Top of Data provided
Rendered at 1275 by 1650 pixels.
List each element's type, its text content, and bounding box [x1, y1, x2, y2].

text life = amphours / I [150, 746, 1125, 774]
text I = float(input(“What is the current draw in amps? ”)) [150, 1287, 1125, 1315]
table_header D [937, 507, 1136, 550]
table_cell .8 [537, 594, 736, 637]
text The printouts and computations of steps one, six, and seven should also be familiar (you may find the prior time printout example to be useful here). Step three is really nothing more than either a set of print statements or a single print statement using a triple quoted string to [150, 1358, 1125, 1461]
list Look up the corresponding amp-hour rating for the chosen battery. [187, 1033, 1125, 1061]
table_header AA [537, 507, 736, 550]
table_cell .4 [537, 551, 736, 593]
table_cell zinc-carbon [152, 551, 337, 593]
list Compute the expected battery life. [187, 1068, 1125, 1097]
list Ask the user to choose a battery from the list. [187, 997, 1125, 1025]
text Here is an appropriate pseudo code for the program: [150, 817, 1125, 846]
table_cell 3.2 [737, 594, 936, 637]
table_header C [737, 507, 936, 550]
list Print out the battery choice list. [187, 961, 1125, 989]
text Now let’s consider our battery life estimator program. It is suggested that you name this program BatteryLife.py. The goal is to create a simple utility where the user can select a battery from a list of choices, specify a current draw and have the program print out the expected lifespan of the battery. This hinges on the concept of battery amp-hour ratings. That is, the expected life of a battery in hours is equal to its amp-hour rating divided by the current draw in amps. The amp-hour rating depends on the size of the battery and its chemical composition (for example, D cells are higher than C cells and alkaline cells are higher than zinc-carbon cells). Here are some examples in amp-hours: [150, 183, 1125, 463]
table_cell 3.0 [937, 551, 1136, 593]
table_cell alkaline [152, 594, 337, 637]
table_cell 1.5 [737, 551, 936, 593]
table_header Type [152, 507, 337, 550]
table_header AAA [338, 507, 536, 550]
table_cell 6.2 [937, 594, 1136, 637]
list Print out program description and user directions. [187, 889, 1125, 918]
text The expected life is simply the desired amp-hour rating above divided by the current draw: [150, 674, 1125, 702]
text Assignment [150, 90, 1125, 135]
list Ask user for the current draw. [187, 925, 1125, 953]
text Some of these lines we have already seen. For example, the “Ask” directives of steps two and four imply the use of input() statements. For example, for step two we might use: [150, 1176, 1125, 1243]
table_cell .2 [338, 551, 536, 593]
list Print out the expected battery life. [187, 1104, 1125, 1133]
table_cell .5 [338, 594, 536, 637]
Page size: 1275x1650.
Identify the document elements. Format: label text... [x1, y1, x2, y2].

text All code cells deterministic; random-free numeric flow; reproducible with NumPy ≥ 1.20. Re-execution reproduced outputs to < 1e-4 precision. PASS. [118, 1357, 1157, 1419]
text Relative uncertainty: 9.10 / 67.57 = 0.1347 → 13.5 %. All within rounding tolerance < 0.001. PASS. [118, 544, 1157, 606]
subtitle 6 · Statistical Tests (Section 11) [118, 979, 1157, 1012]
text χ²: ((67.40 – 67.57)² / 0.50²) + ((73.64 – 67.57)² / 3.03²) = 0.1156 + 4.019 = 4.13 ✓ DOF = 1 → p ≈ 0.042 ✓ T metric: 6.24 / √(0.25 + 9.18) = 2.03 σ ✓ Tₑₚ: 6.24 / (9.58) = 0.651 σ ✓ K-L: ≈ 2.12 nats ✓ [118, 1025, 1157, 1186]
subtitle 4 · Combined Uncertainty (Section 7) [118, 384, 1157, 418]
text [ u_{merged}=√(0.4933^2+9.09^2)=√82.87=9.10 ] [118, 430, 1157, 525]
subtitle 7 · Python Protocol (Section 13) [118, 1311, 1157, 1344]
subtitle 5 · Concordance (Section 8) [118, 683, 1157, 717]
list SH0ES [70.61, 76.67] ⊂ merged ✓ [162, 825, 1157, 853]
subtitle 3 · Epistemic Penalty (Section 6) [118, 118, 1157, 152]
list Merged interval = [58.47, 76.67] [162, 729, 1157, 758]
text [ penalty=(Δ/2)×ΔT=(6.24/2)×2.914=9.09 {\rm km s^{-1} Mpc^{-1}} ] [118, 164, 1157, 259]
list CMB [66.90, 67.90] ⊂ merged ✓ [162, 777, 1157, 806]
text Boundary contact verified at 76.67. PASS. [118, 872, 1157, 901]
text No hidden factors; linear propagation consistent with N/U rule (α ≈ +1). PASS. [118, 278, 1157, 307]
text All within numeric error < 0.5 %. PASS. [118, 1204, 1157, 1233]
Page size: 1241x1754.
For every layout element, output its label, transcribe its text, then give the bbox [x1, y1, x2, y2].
Bottom of Data provided
Task objective: Take the entries above and repeat them verbatim.

Solution:
Rendered at 1275 by 1650 pixels.
List each element's type, its text content, and bounding box [x1, y1, x2, y2].

text life = amphours / I [150, 746, 1125, 774]
text I = float(input(“What is the current draw in amps? ”)) [150, 1287, 1125, 1315]
table_header D [937, 507, 1136, 550]
table_cell .8 [537, 594, 736, 637]
text The printouts and computations of steps one, six, and seven should also be familiar (you may find the prior time printout example to be useful here). Step three is really nothing more than either a set of print statements or a single print statement using a triple quoted string to [150, 1358, 1125, 1461]
list Look up the corresponding amp-hour rating for the chosen battery. [187, 1033, 1125, 1061]
table_header AA [537, 507, 736, 550]
table_cell .4 [537, 551, 736, 593]
table_cell zinc-carbon [152, 551, 337, 593]
list Compute the expected battery life. [187, 1068, 1125, 1097]
list Ask the user to choose a battery from the list. [187, 997, 1125, 1025]
text Here is an appropriate pseudo code for the program: [150, 817, 1125, 846]
table_cell 3.2 [737, 594, 936, 637]
table_header C [737, 507, 936, 550]
list Print out the battery choice list. [187, 961, 1125, 989]
text Now let’s consider our battery life estimator program. It is suggested that you name this program BatteryLife.py. The goal is to create a simple utility where the user can select a battery from a list of choices, specify a current draw and have the program print out the expected lifespan of the battery. This hinges on the concept of battery amp-hour ratings. That is, the expected life of a battery in hours is equal to its amp-hour rating divided by the current draw in amps. The amp-hour rating depends on the size of the battery and its chemical composition (for example, D cells are higher than C cells and alkaline cells are higher than zinc-carbon cells). Here are some examples in amp-hours: [150, 183, 1125, 463]
table_cell 3.0 [937, 551, 1136, 593]
table_cell alkaline [152, 594, 337, 637]
table_cell 1.5 [737, 551, 936, 593]
table_header Type [152, 507, 337, 550]
table_header AAA [338, 507, 536, 550]
table_cell 6.2 [937, 594, 1136, 637]
list Print out program description and user directions. [187, 889, 1125, 918]
text The expected life is simply the desired amp-hour rating above divided by the current draw: [150, 674, 1125, 702]
text Assignment [150, 90, 1125, 135]
list Ask user for the current draw. [187, 925, 1125, 953]
text Some of these lines we have already seen. For example, the “Ask” directives of steps two and four imply the use of input() statements. For example, for step two we might use: [150, 1176, 1125, 1243]
table_cell .2 [338, 551, 536, 593]
list Print out the expected battery life. [187, 1104, 1125, 1133]
table_cell .5 [338, 594, 536, 637]
Page size: 1275x1650.
Identify the document elements. Format: label text... [x1, y1, x2, y2].

text All code cells deterministic; random-free numeric flow; reproducible with NumPy ≥ 1.20. Re-execution reproduced outputs to < 1e-4 precision. PASS. [118, 1357, 1157, 1419]
text Relative uncertainty: 9.10 / 67.57 = 0.1347 → 13.5 %. All within rounding tolerance < 0.001. PASS. [118, 544, 1157, 606]
subtitle 6 · Statistical Tests (Section 11) [118, 979, 1157, 1012]
text χ²: ((67.40 – 67.57)² / 0.50²) + ((73.64 – 67.57)² / 3.03²) = 0.1156 + 4.019 = 4.13 ✓ DOF = 1 → p ≈ 0.042 ✓ T metric: 6.24 / √(0.25 + 9.18) = 2.03 σ ✓ Tₑₚ: 6.24 / (9.58) = 0.651 σ ✓ K-L: ≈ 2.12 nats ✓ [118, 1025, 1157, 1186]
subtitle 4 · Combined Uncertainty (Section 7) [118, 384, 1157, 418]
text [ u_{merged}=√(0.4933^2+9.09^2)=√82.87=9.10 ] [118, 430, 1157, 525]
subtitle 7 · Python Protocol (Section 13) [118, 1311, 1157, 1344]
subtitle 5 · Concordance (Section 8) [118, 683, 1157, 717]
list SH0ES [70.61, 76.67] ⊂ merged ✓ [162, 825, 1157, 853]
subtitle 3 · Epistemic Penalty (Section 6) [118, 118, 1157, 152]
list Merged interval = [58.47, 76.67] [162, 729, 1157, 758]
text [ penalty=(Δ/2)×ΔT=(6.24/2)×2.914=9.09 {\rm km s^{-1} Mpc^{-1}} ] [118, 164, 1157, 259]
list CMB [66.90, 67.90] ⊂ merged ✓ [162, 777, 1157, 806]
text Boundary contact verified at 76.67. PASS. [118, 872, 1157, 901]
text No hidden factors; linear propagation consistent with N/U rule (α ≈ +1). PASS. [118, 278, 1157, 307]
text All within numeric error < 0.5 %. PASS. [118, 1204, 1157, 1233]
Page size: 1241x1754.
For every layout element, output its label, transcribe its text, then give the bbox [x1, y1, x2, y2].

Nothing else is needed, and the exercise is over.